The people are incredibly friendly and constantly thanking me for coming to their country, for a country as ravaged by war as the Congo is, you wouldn’t know it by talking to the people.

I went to a three-hour French speaking church on Sunday that was incredible. Upon entering and sitting amongst the hundreds of people packed into a small empty warehouse, a song began, perhaps the most beautiful I have ever heard in my life. It began almost as a whisper, then was picked up by more and more voices until the entire place echoed with the sound of a beautiful African song. I was moved almost instantly to tears, (a completely unexpected reaction,) as the weight and power of these combined voices pressed in on me. Although I had no idea what they were singing about I was sure it was something deeply beautiful.

My friend Noweh has promised me that before I go I will kill a chicken. He will kill one soon to show me the mechanics of the killing operation, but the next chicken is mine! “You just, like this!” Noweh said to me, demonstrating with his hands the sawing motion used in the operation. “You must feel no pity! Do you pity Jon?” “No” I hesitantly said. “I don’t pity.”

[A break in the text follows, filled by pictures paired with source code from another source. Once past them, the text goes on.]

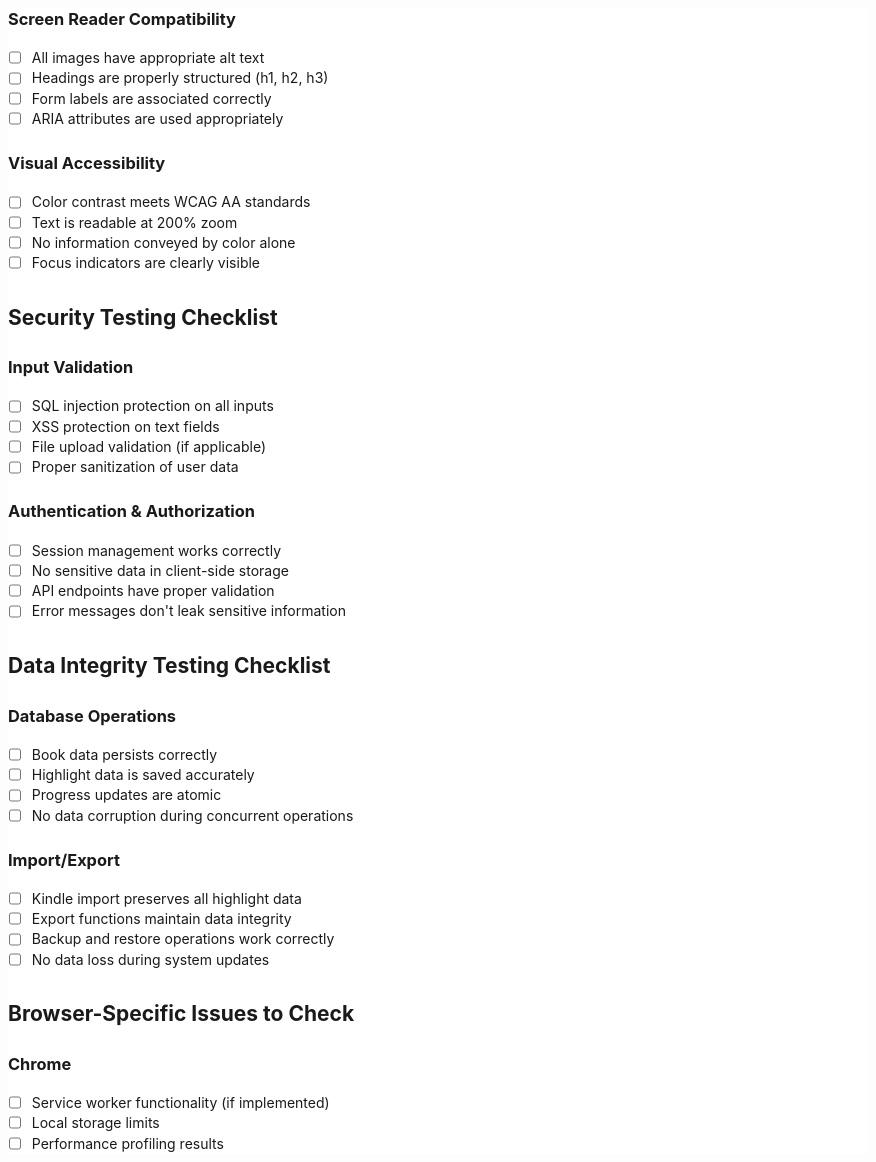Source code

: ### Screen Reader Compatibility
- [ ] All images have appropriate alt text
- [ ] Headings are properly structured (h1, h2, h3)
- [ ] Form labels are associated correctly
- [ ] ARIA attributes are used appropriately

### Visual Accessibility
- [ ] Color contrast meets WCAG AA standards
- [ ] Text is readable at 200% zoom
- [ ] No information conveyed by color alone
- [ ] Focus indicators are clearly visible

## Security Testing Checklist

### Input Validation
- [ ] SQL injection protection on all inputs
- [ ] XSS protection on text fields
- [ ] File upload validation (if applicable)
- [ ] Proper sanitization of user data

### Authentication & Authorization
- [ ] Session management works correctly
- [ ] No sensitive data in client-side storage
- [ ] API endpoints have proper validation
- [ ] Error messages don't leak sensitive information

## Data Integrity Testing Checklist

### Database Operations
- [ ] Book data persists correctly
- [ ] Highlight data is saved accurately
- [ ] Progress updates are atomic
- [ ] No data corruption during concurrent operations

### Import/Export
- [ ] Kindle import preserves all highlight data
- [ ] Export functions maintain data integrity
- [ ] Backup and restore operations work correctly
- [ ] No data loss during system updates

## Browser-Specific Issues to Check

### Chrome
- [ ] Service worker functionality (if implemented)
- [ ] Local storage limits
- [ ] Performance profiling results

Yesterday I was reminded again of the danger of the country when I saw a young boy run over by a motorcycle. The motorcycle hit him and rolled him forward a few feet before finally bumping over him, the boy’s books and things he was carrying flew into the air. The driver just kept going and never looked back, the boy slowly picked himself up, brushed off his pants, picked up his things and kept going. Unbelievable.

“Congolese Realities.” (Spoken with a soft African accent.) This phrase always makes me smile and is usually said by a Congolese person (often Noweh) to break any awkward tension each time something happens that is an inconvenience; like the bag we lost, like the extra money we had to pay the corrupt soldiers at the border, like no electricity but from 7pm to 10pm, the bucket showers we take. Yesterday we all laughed when we were in the car and we noticed the molding coming off from around one of the windows. “Congolese realities” Noweh said with a sigh, as he tried to fix it. The longer I am here the more I am learning to accept and even appreciate these “realities.”

Walking along our dirt streets last night a mother holding her baby came straight towards me. Without saying a word she held her baby up to me. Not knowing what to do I grabbed its hand and said hello; instantly her child opened its eyes and his face lit up in a beautiful smile. His mother did the same, smiling from ear to ear. I am consistently amazed at how little I have to do to make people happy here, something as simple as touching a child’s hand can have an enormous effect.

Thunderstorms. Every morning since I have been here from about 5 to 8am a thunderstorm strikes Beni, making the streets into mud and the metal on the roof sing. The crack of the thunder and the sound of the rain in Africa is unlike I have heard it anywhere, it is a sweet but indescribably powerful melody, sung to the surrounding hills and forests, sung to wake me up each morning.